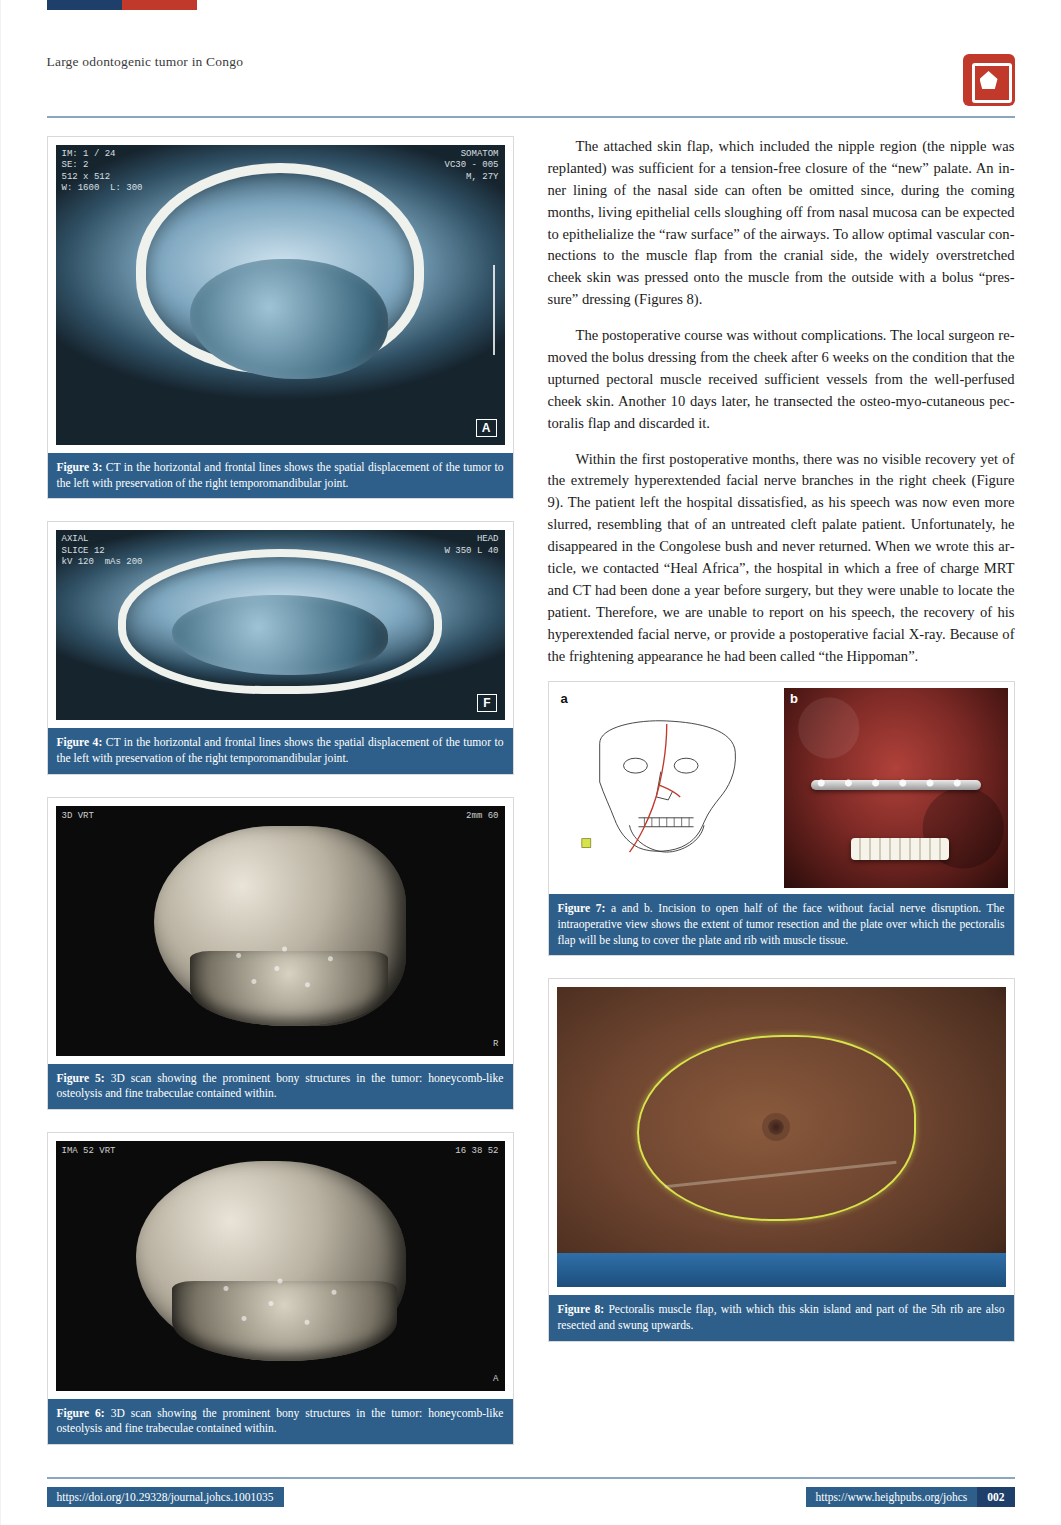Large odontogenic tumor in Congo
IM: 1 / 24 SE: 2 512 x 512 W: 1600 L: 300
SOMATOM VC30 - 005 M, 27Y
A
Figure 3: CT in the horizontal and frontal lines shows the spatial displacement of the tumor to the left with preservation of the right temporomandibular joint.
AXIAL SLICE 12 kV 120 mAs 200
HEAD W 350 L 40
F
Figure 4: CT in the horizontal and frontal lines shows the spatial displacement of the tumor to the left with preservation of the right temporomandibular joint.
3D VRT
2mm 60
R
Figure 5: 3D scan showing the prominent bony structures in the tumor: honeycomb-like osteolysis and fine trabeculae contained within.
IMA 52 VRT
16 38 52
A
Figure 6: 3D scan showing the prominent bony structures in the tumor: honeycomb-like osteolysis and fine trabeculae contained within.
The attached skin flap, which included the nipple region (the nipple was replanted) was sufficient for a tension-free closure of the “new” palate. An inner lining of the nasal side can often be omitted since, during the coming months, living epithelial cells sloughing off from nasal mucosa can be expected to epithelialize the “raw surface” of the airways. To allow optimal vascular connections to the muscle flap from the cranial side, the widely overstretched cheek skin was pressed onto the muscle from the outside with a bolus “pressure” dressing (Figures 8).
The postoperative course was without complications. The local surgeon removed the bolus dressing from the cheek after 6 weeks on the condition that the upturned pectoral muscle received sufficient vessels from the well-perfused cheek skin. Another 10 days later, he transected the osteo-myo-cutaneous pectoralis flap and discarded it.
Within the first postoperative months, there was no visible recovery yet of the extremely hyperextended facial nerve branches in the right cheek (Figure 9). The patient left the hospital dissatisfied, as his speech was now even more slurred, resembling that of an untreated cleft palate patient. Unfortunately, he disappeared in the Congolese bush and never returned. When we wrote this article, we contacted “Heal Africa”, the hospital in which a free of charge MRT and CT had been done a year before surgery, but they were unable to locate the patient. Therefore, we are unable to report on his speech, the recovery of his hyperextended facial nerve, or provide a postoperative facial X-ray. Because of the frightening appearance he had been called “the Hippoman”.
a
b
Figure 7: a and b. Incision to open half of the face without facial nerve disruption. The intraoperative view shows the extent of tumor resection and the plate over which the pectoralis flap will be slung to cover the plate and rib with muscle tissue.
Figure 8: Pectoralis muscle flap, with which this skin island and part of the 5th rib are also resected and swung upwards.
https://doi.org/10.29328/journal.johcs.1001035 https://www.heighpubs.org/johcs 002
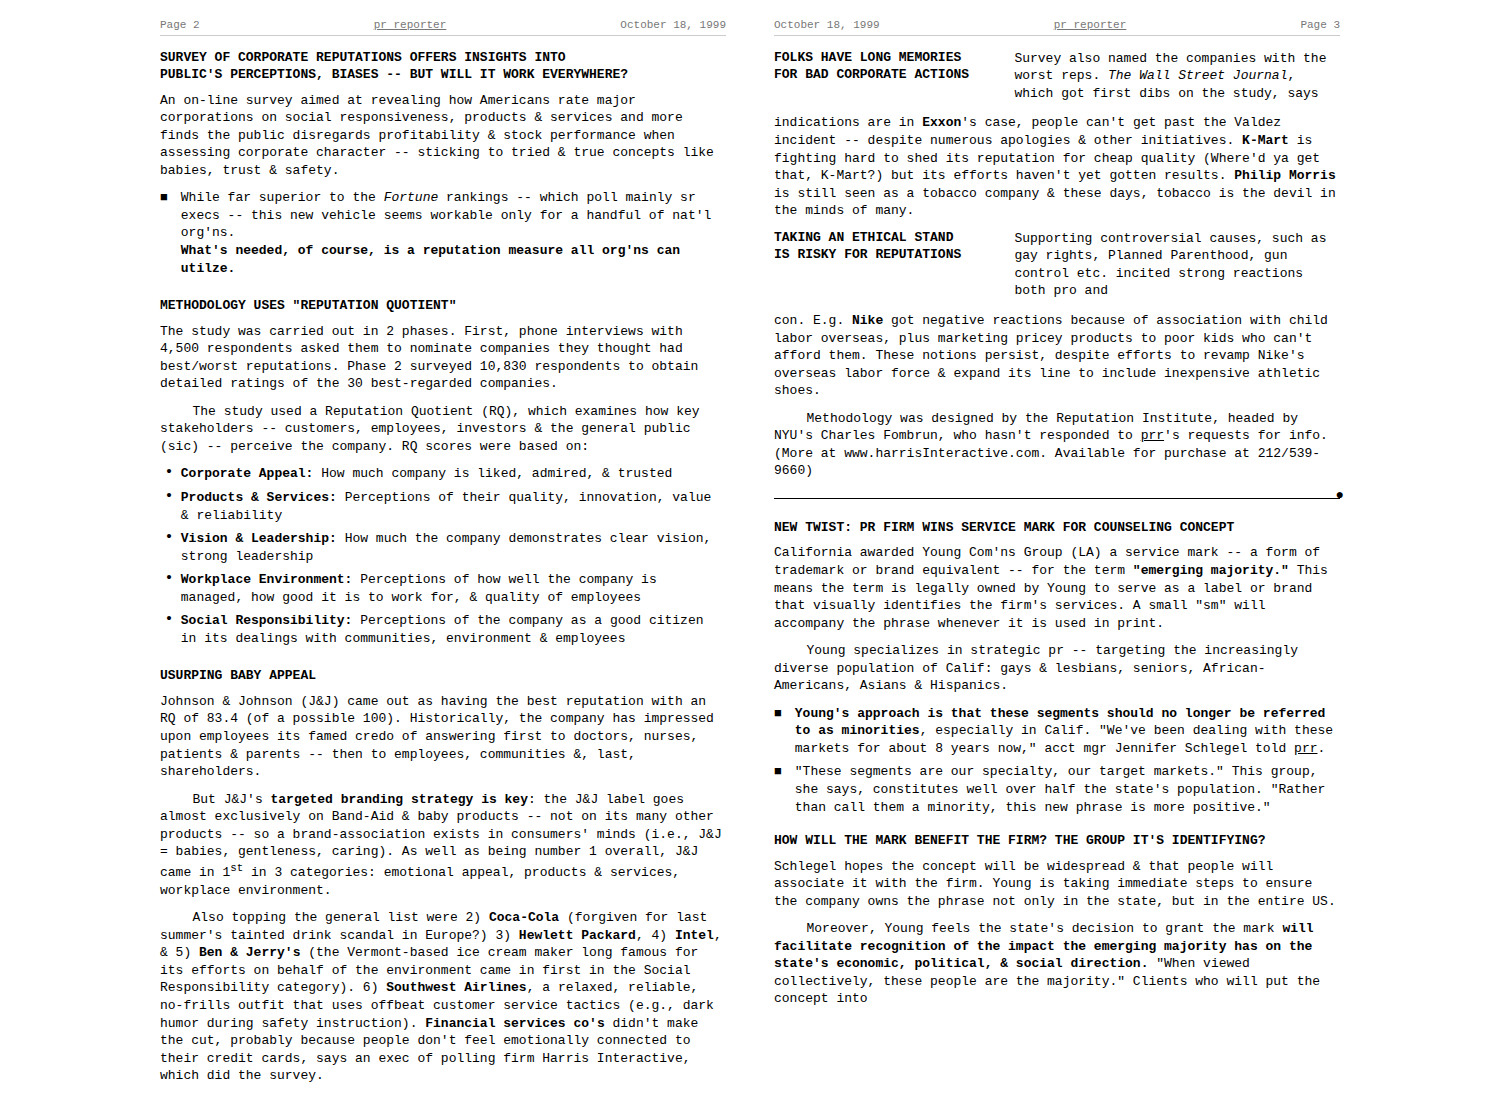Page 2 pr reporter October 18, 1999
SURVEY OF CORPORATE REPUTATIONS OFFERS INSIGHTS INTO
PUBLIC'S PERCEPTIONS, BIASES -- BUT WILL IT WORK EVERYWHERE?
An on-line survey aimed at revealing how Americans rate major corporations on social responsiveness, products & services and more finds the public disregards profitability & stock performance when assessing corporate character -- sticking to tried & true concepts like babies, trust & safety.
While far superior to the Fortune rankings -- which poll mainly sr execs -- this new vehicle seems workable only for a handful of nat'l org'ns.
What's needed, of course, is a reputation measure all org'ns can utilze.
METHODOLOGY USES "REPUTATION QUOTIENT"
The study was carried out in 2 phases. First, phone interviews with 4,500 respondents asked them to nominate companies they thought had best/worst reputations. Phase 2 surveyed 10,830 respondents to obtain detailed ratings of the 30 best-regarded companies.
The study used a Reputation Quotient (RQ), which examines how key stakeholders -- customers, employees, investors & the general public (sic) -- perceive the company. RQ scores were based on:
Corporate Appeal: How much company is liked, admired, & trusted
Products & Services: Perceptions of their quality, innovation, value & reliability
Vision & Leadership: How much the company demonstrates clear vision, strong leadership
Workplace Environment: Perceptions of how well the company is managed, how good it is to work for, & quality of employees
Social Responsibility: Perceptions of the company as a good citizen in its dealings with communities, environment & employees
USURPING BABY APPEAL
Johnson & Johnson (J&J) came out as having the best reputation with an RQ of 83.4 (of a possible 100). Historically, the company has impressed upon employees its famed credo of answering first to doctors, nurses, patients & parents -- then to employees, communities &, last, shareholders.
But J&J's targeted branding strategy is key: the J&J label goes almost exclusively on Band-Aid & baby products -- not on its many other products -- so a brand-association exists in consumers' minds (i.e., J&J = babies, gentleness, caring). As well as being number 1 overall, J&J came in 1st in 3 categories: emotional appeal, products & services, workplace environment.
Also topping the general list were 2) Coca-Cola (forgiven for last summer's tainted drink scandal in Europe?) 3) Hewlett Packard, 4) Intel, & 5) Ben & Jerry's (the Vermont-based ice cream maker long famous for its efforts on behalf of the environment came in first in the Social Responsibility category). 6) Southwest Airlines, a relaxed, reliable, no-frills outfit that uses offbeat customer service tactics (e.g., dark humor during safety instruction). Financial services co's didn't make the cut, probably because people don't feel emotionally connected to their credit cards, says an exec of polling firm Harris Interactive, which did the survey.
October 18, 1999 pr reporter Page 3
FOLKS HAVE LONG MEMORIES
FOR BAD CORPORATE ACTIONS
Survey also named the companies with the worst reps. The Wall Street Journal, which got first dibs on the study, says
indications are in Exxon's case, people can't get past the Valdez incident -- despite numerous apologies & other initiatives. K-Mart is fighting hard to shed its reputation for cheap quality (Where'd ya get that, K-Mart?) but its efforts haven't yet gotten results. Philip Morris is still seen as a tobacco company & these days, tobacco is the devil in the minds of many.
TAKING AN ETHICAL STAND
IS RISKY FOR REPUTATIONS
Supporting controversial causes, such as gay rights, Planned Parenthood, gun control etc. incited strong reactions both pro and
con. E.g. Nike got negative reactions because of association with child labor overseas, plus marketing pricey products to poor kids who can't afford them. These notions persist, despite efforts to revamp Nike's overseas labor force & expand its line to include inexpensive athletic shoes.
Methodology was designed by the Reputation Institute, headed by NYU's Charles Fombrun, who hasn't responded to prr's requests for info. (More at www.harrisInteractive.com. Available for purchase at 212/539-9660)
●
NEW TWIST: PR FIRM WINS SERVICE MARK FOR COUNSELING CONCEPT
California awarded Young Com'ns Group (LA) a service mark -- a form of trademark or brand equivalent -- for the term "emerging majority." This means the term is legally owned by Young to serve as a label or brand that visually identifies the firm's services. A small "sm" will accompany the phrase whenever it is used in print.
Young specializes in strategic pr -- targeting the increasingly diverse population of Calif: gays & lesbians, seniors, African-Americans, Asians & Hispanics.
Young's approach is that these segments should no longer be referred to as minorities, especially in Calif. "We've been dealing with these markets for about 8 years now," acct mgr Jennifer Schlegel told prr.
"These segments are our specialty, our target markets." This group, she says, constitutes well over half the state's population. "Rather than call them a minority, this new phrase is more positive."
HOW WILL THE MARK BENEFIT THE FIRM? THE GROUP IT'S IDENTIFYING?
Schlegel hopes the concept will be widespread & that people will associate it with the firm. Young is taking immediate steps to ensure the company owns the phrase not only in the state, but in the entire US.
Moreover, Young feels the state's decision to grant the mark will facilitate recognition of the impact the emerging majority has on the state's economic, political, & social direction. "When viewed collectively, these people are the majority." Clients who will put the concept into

• [Task to complete] Using the material above, retype each entry exactly and omit the pictures.

• [Output of the exercise]
Large odontogenic tumor in Congo
IM: 1 / 24 SE: 2 512 x 512 W: 1600 L: 300
SOMATOM VC30 - 005 M, 27Y
A
Figure 3: CT in the horizontal and frontal lines shows the spatial displacement of the tumor to the left with preservation of the right temporomandibular joint.
AXIAL SLICE 12 kV 120 mAs 200
HEAD W 350 L 40
F
Figure 4: CT in the horizontal and frontal lines shows the spatial displacement of the tumor to the left with preservation of the right temporomandibular joint.
3D VRT
2mm 60
R
Figure 5: 3D scan showing the prominent bony structures in the tumor: honeycomb-like osteolysis and fine trabeculae contained within.
IMA 52 VRT
16 38 52
A
Figure 6: 3D scan showing the prominent bony structures in the tumor: honeycomb-like osteolysis and fine trabeculae contained within.
The attached skin flap, which included the nipple region (the nipple was replanted) was sufficient for a tension-free closure of the “new” palate. An inner lining of the nasal side can often be omitted since, during the coming months, living epithelial cells sloughing off from nasal mucosa can be expected to epithelialize the “raw surface” of the airways. To allow optimal vascular connections to the muscle flap from the cranial side, the widely overstretched cheek skin was pressed onto the muscle from the outside with a bolus “pressure” dressing (Figures 8).
The postoperative course was without complications. The local surgeon removed the bolus dressing from the cheek after 6 weeks on the condition that the upturned pectoral muscle received sufficient vessels from the well-perfused cheek skin. Another 10 days later, he transected the osteo-myo-cutaneous pectoralis flap and discarded it.
Within the first postoperative months, there was no visible recovery yet of the extremely hyperextended facial nerve branches in the right cheek (Figure 9). The patient left the hospital dissatisfied, as his speech was now even more slurred, resembling that of an untreated cleft palate patient. Unfortunately, he disappeared in the Congolese bush and never returned. When we wrote this article, we contacted “Heal Africa”, the hospital in which a free of charge MRT and CT had been done a year before surgery, but they were unable to locate the patient. Therefore, we are unable to report on his speech, the recovery of his hyperextended facial nerve, or provide a postoperative facial X-ray. Because of the frightening appearance he had been called “the Hippoman”.
a
b
Figure 7: a and b. Incision to open half of the face without facial nerve disruption. The intraoperative view shows the extent of tumor resection and the plate over which the pectoralis flap will be slung to cover the plate and rib with muscle tissue.
Figure 8: Pectoralis muscle flap, with which this skin island and part of the 5th rib are also resected and swung upwards.
https://doi.org/10.29328/journal.johcs.1001035 https://www.heighpubs.org/johcs 002
Page 2 pr reporter October 18, 1999
SURVEY OF CORPORATE REPUTATIONS OFFERS INSIGHTS INTO
PUBLIC'S PERCEPTIONS, BIASES -- BUT WILL IT WORK EVERYWHERE?
An on-line survey aimed at revealing how Americans rate major corporations on social responsiveness, products & services and more finds the public disregards profitability & stock performance when assessing corporate character -- sticking to tried & true concepts like babies, trust & safety.
While far superior to the Fortune rankings -- which poll mainly sr execs -- this new vehicle seems workable only for a handful of nat'l org'ns.
What's needed, of course, is a reputation measure all org'ns can utilze.
METHODOLOGY USES "REPUTATION QUOTIENT"
The study was carried out in 2 phases. First, phone interviews with 4,500 respondents asked them to nominate companies they thought had best/worst reputations. Phase 2 surveyed 10,830 respondents to obtain detailed ratings of the 30 best-regarded companies.
The study used a Reputation Quotient (RQ), which examines how key stakeholders -- customers, employees, investors & the general public (sic) -- perceive the company. RQ scores were based on:
Corporate Appeal: How much company is liked, admired, & trusted
Products & Services: Perceptions of their quality, innovation, value & reliability
Vision & Leadership: How much the company demonstrates clear vision, strong leadership
Workplace Environment: Perceptions of how well the company is managed, how good it is to work for, & quality of employees
Social Responsibility: Perceptions of the company as a good citizen in its dealings with communities, environment & employees
USURPING BABY APPEAL
Johnson & Johnson (J&J) came out as having the best reputation with an RQ of 83.4 (of a possible 100). Historically, the company has impressed upon employees its famed credo of answering first to doctors, nurses, patients & parents -- then to employees, communities &, last, shareholders.
But J&J's targeted branding strategy is key: the J&J label goes almost exclusively on Band-Aid & baby products -- not on its many other products -- so a brand-association exists in consumers' minds (i.e., J&J = babies, gentleness, caring). As well as being number 1 overall, J&J came in 1st in 3 categories: emotional appeal, products & services, workplace environment.
Also topping the general list were 2) Coca-Cola (forgiven for last summer's tainted drink scandal in Europe?) 3) Hewlett Packard, 4) Intel, & 5) Ben & Jerry's (the Vermont-based ice cream maker long famous for its efforts on behalf of the environment came in first in the Social Responsibility category). 6) Southwest Airlines, a relaxed, reliable, no-frills outfit that uses offbeat customer service tactics (e.g., dark humor during safety instruction). Financial services co's didn't make the cut, probably because people don't feel emotionally connected to their credit cards, says an exec of polling firm Harris Interactive, which did the survey.
October 18, 1999 pr reporter Page 3
FOLKS HAVE LONG MEMORIES
FOR BAD CORPORATE ACTIONS
Survey also named the companies with the worst reps. The Wall Street Journal, which got first dibs on the study, says
indications are in Exxon's case, people can't get past the Valdez incident -- despite numerous apologies & other initiatives. K-Mart is fighting hard to shed its reputation for cheap quality (Where'd ya get that, K-Mart?) but its efforts haven't yet gotten results. Philip Morris is still seen as a tobacco company & these days, tobacco is the devil in the minds of many.
TAKING AN ETHICAL STAND
IS RISKY FOR REPUTATIONS
Supporting controversial causes, such as gay rights, Planned Parenthood, gun control etc. incited strong reactions both pro and
con. E.g. Nike got negative reactions because of association with child labor overseas, plus marketing pricey products to poor kids who can't afford them. These notions persist, despite efforts to revamp Nike's overseas labor force & expand its line to include inexpensive athletic shoes.
Methodology was designed by the Reputation Institute, headed by NYU's Charles Fombrun, who hasn't responded to prr's requests for info. (More at www.harrisInteractive.com. Available for purchase at 212/539-9660)
●
NEW TWIST: PR FIRM WINS SERVICE MARK FOR COUNSELING CONCEPT
California awarded Young Com'ns Group (LA) a service mark -- a form of trademark or brand equivalent -- for the term "emerging majority." This means the term is legally owned by Young to serve as a label or brand that visually identifies the firm's services. A small "sm" will accompany the phrase whenever it is used in print.
Young specializes in strategic pr -- targeting the increasingly diverse population of Calif: gays & lesbians, seniors, African-Americans, Asians & Hispanics.
Young's approach is that these segments should no longer be referred to as minorities, especially in Calif. "We've been dealing with these markets for about 8 years now," acct mgr Jennifer Schlegel told prr.
"These segments are our specialty, our target markets." This group, she says, constitutes well over half the state's population. "Rather than call them a minority, this new phrase is more positive."
HOW WILL THE MARK BENEFIT THE FIRM? THE GROUP IT'S IDENTIFYING?
Schlegel hopes the concept will be widespread & that people will associate it with the firm. Young is taking immediate steps to ensure the company owns the phrase not only in the state, but in the entire US.
Moreover, Young feels the state's decision to grant the mark will facilitate recognition of the impact the emerging majority has on the state's economic, political, & social direction. "When viewed collectively, these people are the majority." Clients who will put the concept into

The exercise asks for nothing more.